Sorai menggeleng, menatapnya datar, “Nggak, sih.”
Cowok itu mengeryitkan kedua alisnya, “maksud lo?”
“Gue nggak mau confess.” Jawab Sorai.
“Gausah boong,” Cowok itu menatap Sorai tak percaya. Wajahnya yang semula datar berubah kesal.

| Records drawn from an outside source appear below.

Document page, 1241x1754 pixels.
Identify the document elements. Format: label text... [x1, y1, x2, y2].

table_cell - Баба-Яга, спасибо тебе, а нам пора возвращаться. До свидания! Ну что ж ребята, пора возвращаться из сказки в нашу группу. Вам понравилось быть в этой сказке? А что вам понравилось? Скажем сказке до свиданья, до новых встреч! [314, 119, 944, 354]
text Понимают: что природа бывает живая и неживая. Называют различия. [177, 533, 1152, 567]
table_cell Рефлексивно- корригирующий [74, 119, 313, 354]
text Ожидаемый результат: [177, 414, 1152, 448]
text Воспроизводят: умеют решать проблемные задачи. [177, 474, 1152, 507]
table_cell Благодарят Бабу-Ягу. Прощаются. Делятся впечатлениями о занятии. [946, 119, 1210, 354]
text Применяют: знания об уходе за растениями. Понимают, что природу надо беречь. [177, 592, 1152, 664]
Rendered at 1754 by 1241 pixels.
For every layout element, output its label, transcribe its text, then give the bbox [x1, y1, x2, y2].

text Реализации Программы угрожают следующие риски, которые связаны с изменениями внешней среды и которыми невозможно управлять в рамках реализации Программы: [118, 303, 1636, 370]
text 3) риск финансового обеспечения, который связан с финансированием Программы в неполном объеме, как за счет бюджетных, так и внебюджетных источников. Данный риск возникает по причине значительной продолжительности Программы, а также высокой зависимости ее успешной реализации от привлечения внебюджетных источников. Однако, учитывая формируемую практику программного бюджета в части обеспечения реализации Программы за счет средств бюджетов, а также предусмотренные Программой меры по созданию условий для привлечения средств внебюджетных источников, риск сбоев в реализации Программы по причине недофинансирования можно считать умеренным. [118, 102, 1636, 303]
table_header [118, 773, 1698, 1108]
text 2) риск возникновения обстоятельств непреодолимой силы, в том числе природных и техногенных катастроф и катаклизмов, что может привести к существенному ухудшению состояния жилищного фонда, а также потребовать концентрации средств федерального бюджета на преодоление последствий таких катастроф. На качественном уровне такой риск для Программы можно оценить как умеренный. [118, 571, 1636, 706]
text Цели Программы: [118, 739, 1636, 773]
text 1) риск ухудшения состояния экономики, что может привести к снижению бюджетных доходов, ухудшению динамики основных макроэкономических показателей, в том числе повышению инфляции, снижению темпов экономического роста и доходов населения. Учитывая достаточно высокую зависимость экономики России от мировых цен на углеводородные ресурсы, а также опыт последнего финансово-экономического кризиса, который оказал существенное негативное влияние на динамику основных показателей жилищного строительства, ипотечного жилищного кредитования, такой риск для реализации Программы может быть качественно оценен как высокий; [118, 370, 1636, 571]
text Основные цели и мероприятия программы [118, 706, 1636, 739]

“Gue nggak bohong. Gue mau nawarin Bram buat gabung ke poetry club,”
“Poetry club? Nggak salah lo,” Katanya dengan nada mengejek. Namun sedetik kemudian wajahnya berubah datar, “gue gak minat.” Kata cowok itu kemudian.
Sorai menjawab acuh tak acuh, “Gue nawarin Bram, bukan lo,”
“Gue Bram.”
“Gausah bohong,” Ujar Sorai, mengulangi kata-kata Bram.
“Gue nggak bohong anjir,” Ucap Bram kesal. Sorai masih menatapnya datar.
“Okay, gue Sorai, perwakilan poetry club, berminat untuk ngerekrut lo gabung klub — “ Sorai menyodorkan jabatan tangan.
“Gue gak minat join klub lo. Budek, ya?”
Sorai menurunkan tangannya yang tak diterima oleh Bram, lalu membuka binder yang Sorai bawa untuk mengambil form pendaftaran.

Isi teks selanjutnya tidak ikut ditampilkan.